There are half a million Buryats who claim the territory to the east, south, and west of Lake Baikal as their homeland. Like all indigenous peoples, they are marked by their history. Some fled to Mongolia or China when the Soviets forced them to give up their nomadic ways and live on collective farms. Most stayed and bore up, keeping their culture alive in other ways. Stalin also took his toll on the Buryats. But like one Russian historian friend put it, “Stalin was an equal opportunity dictator. He repressed Russians and ethnic minorities alike.” As a result, in the Autonomous Republic of Buryatia both the Russian majority and the Buryat minority live in harmony. Neither has had advantages that the other has been denied. There is no undercurrent of bitterness based on historical brutality or discrimination directed by one group against the other. Today, both groups have equal access to education and economic opportunity.

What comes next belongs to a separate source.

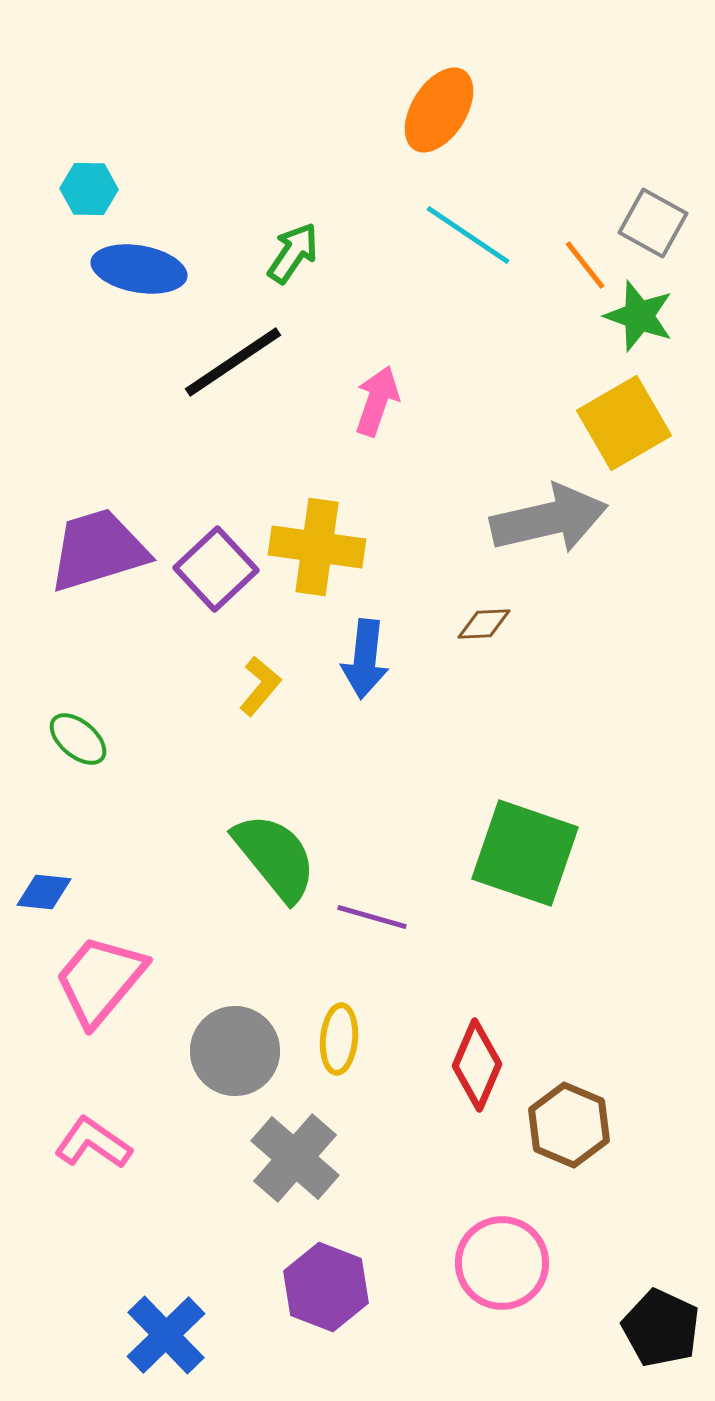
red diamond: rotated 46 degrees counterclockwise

Participating in Altargana made me wonder, What would it have been like if European settlers on other continents had treated native peoples respectfully and as equals? What would the world’s cultures be like today if instead of fomenting ethnic cleansing, assimilation, or genocide, colonists had instead adapted to the ways of life of the indigenous peoples into whose territories they had moved? No doubt there would still have been bloodshed, competition for resources, and probably even repression and war. But maybe something that incorporates the best of native peoples’ and Europeans’ values would have emerged. Just maybe we would live today in a world where reverence for nature, passion for the arts, spiritual meaning derived from simple things, appreciation for who we are, and full and equal respect for our fellow human beings was the norm.
I came home from Buryatia feeling five years younger and a lot more hopeful than I have felt for some years. Altargana gave me a sense of possibilities that I had lost reading the newspaper and following global politics.

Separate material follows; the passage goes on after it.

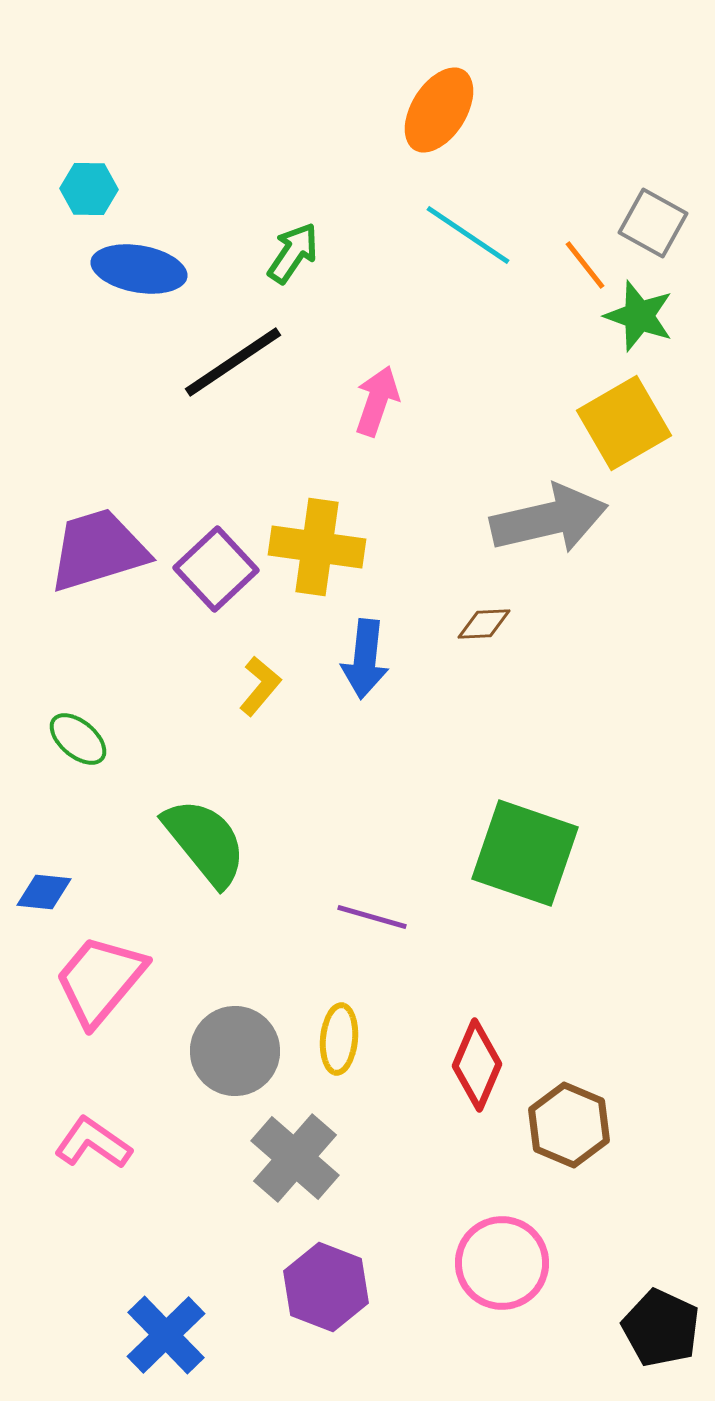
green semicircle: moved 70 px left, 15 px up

And to lift my spirits further, I came home to the news that the new United Nations Human Rights Council had voted for the long-awaited draft Declaration on the Rights of Indigenous Peoples. When the U.N. General Assembly adopts it this fall, the world’s indigenous peoples will finally have assurance that the nations of the world recognize their rights and are prepared to respect them. With fresh energy, Cultural Survival will go to New York to make sure the declaration’s passage becomes a reality.